LLMs generate structurally realistic social networks but overestimate political homophily

Serina Chang,Alicja Chaszczewicz,Emma Wang,Maya Josifovska,Emma Pierson,Jure Leskovec
2024-08-29
Abstract:Generating social networks is essential for many applications, such as epidemic modeling and social simulations. Prior approaches either involve deep learning models, which require many observed networks for training, or stylized models, which are limited in their realism and flexibility. In contrast, LLMs offer the potential for zero-shot and flexible network generation. However, two key questions are: (1) are LLM's generated networks realistic, and (2) what are risks of bias, given the importance of demographics in forming social ties? To answer these questions, we develop three prompting methods for network generation and compare the generated networks to real social networks. We find that more realistic networks are generated with "local" methods, where the LLM constructs relations for one persona at a time, compared to "global" methods that construct the entire network at once. We also find that the generated networks match real networks on many characteristics, including density, clustering, community structure, and degree. However, we find that LLMs emphasize political homophily over all other types of homophily and overestimate political homophily relative to real-world measures.

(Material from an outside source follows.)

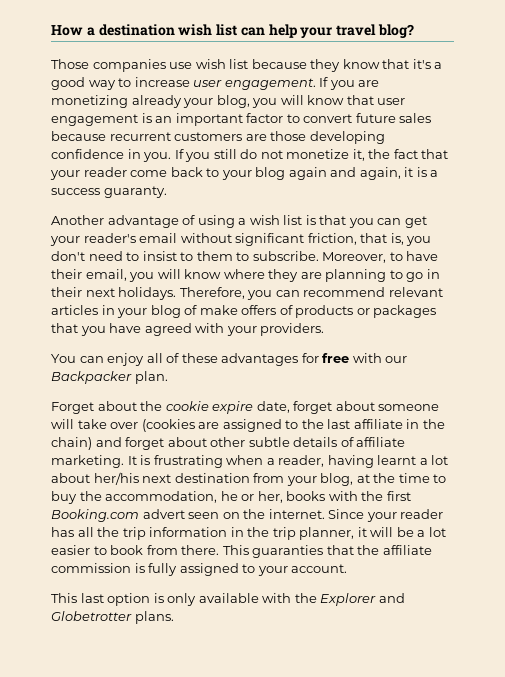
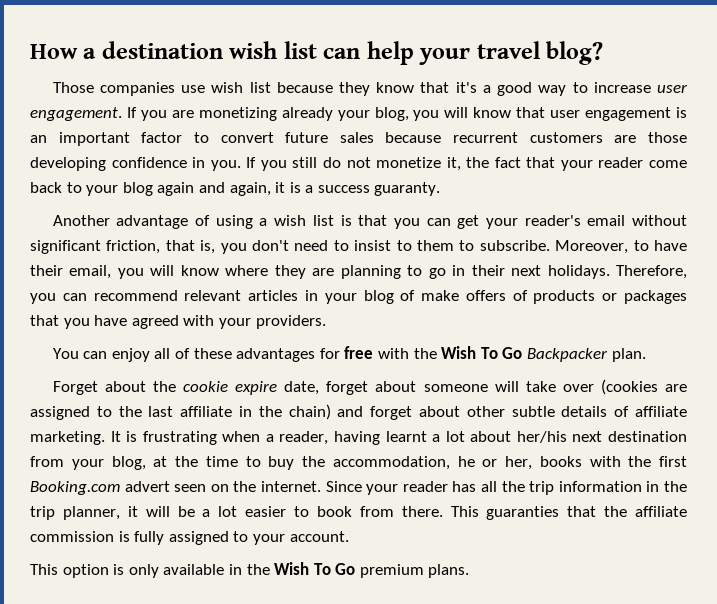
[385,356,408,363] our -> [413,346,523,359] the Wish To Go
[80,593,104,603] last -> (58, 569) none
[262,593,405,606] [51,611,132,621] with the Explorer and Globetrotter -> [228,562,424,578] in the Wish To Go premium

Computers and Society,Artificial Intelligence,Social and Information Networks
What problem does this paper attempt to address?

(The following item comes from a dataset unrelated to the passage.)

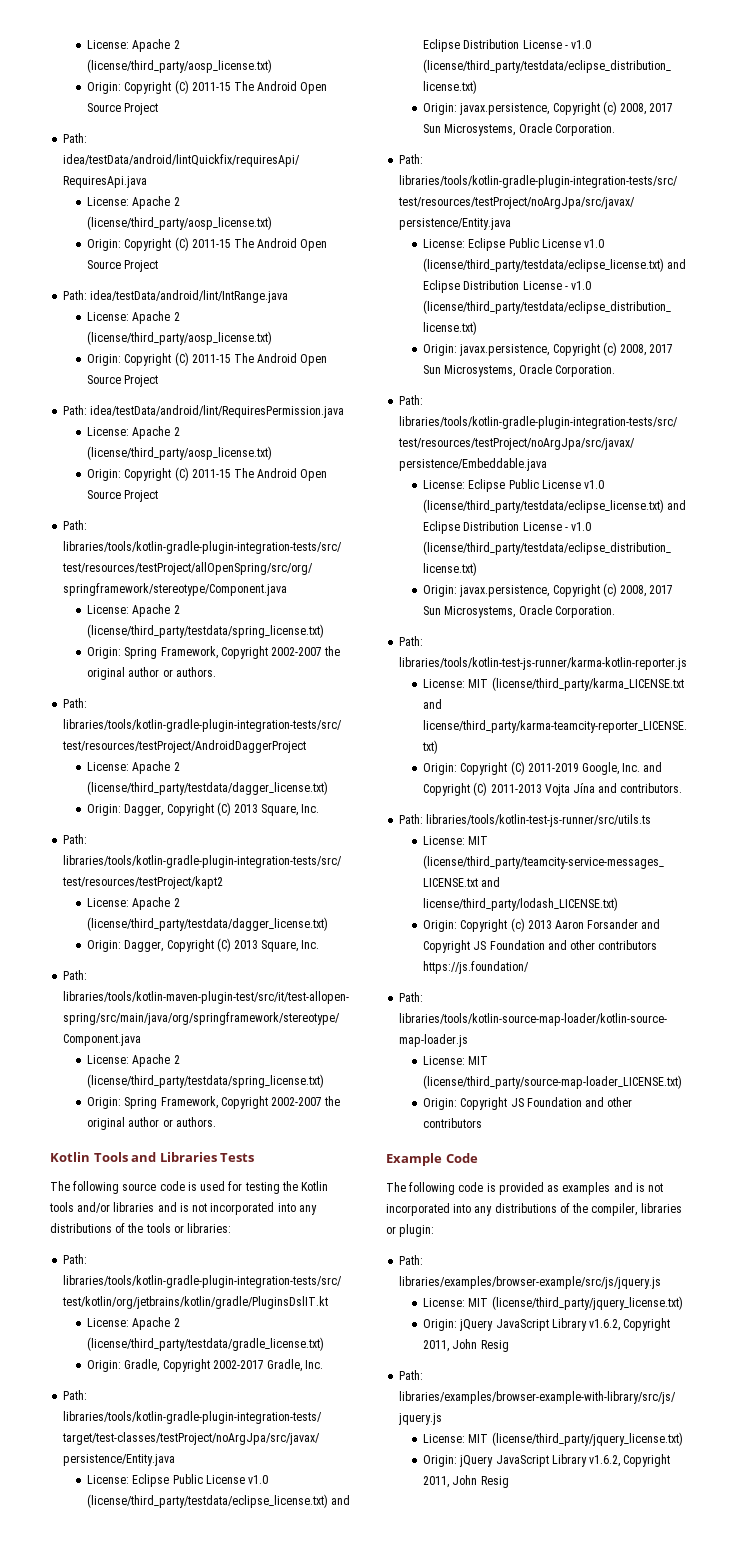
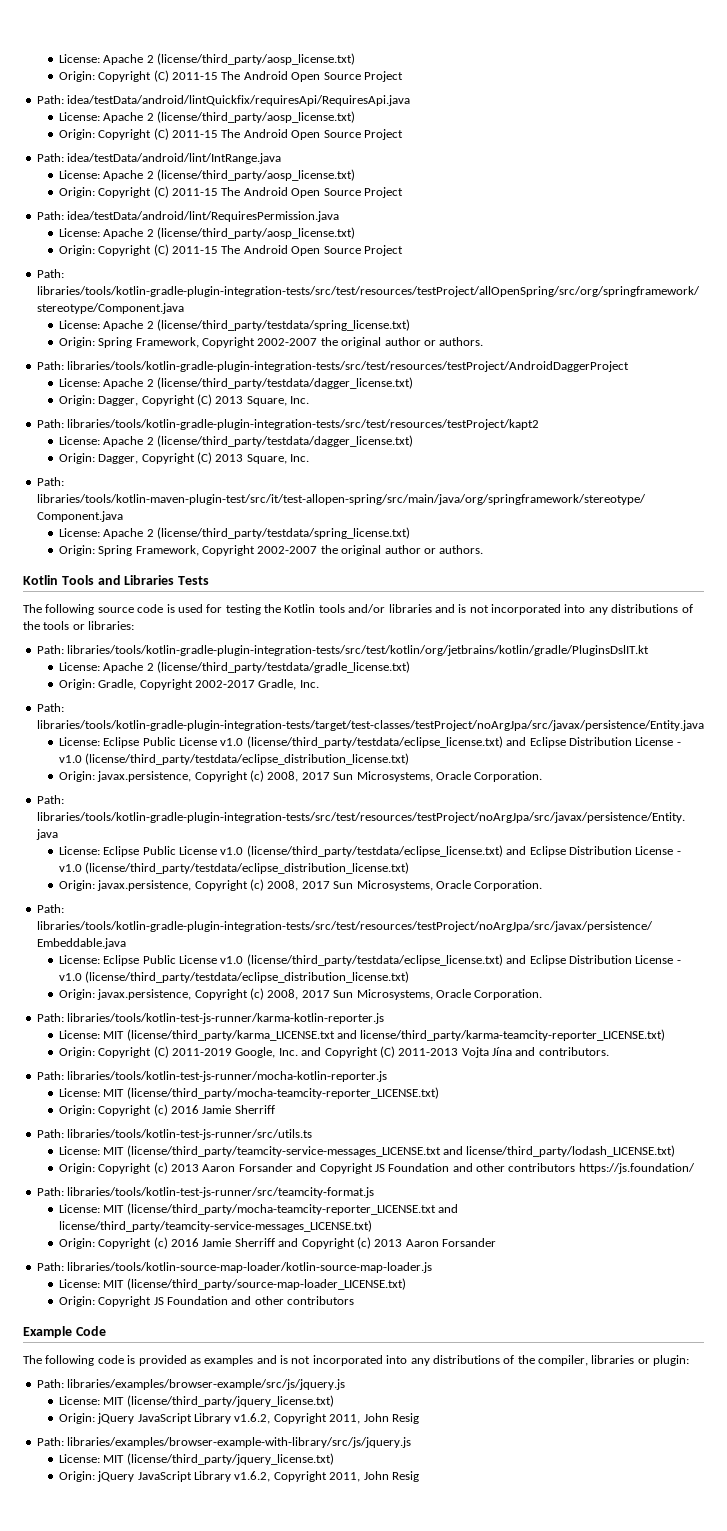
(683, 788) none -> [36,1071,388,1082] [58,1087,439,1099] [58,1104,275,1116] // Path: libraries/tools/kotlin-test-js-runner/mocha-kotlin-reporter.js // License: MIT (license/third_party/mocha-teamcity-reporter_LICENSE.txt) // Origin: Copyright (c) 2016 Jamie Sherriff
(530, 967) none -> [36,1187,375,1198] [58,1203,459,1215] [58,1220,372,1232] [58,1237,497,1249] // Path: libraries/tools/kotlin-test-js-runner/src/teamcity-format.js // License: MIT (license/third_party/mocha-teamcity-reporter_LICENSE.txt and license/third_party/teamcity-service-messages_LICENSE.txt) // Origin: Copyright (c) 2016 Jamie Sherriff and Copyright (c) 2013 Aaron Forsander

The paper primarily focuses on studying the performance of large language models (LLMs) in generating social networks and exploring the bias issues within. Specifically, the paper attempts to answer the following two core questions: 1. **Do the generated social networks have realism?** Researchers developed three different prompting methods to generate social networks and compared these generated networks with real social networks to evaluate whether their structural characteristics (such as density, clustering coefficient, connectivity, etc.) are close to those in real-world networks. 2. **Is there bias in the generation process?** Special attention is given to whether the social networks generated by LLMs overly emphasize political homogeneity, and a comparative analysis is conducted with other types of homogeneity (such as gender, age, race, etc.). Through experiments, it was found that using the "local" method (i.e., LLM constructs relationships from the perspective of one person at a time) generates network structures closer to reality compared to the "global" method (constructing the entire network at once). However, LLMs tend to overly emphasize political homogeneity when generating networks, which does not align with real-world measurements. Moreover, even when non-demographic characteristics such as interests are included, this phenomenon of overemphasizing political homogeneity still persists. Overall, although LLMs show potential in generating social networks, the study also reveals the challenges faced in integrating demographic data.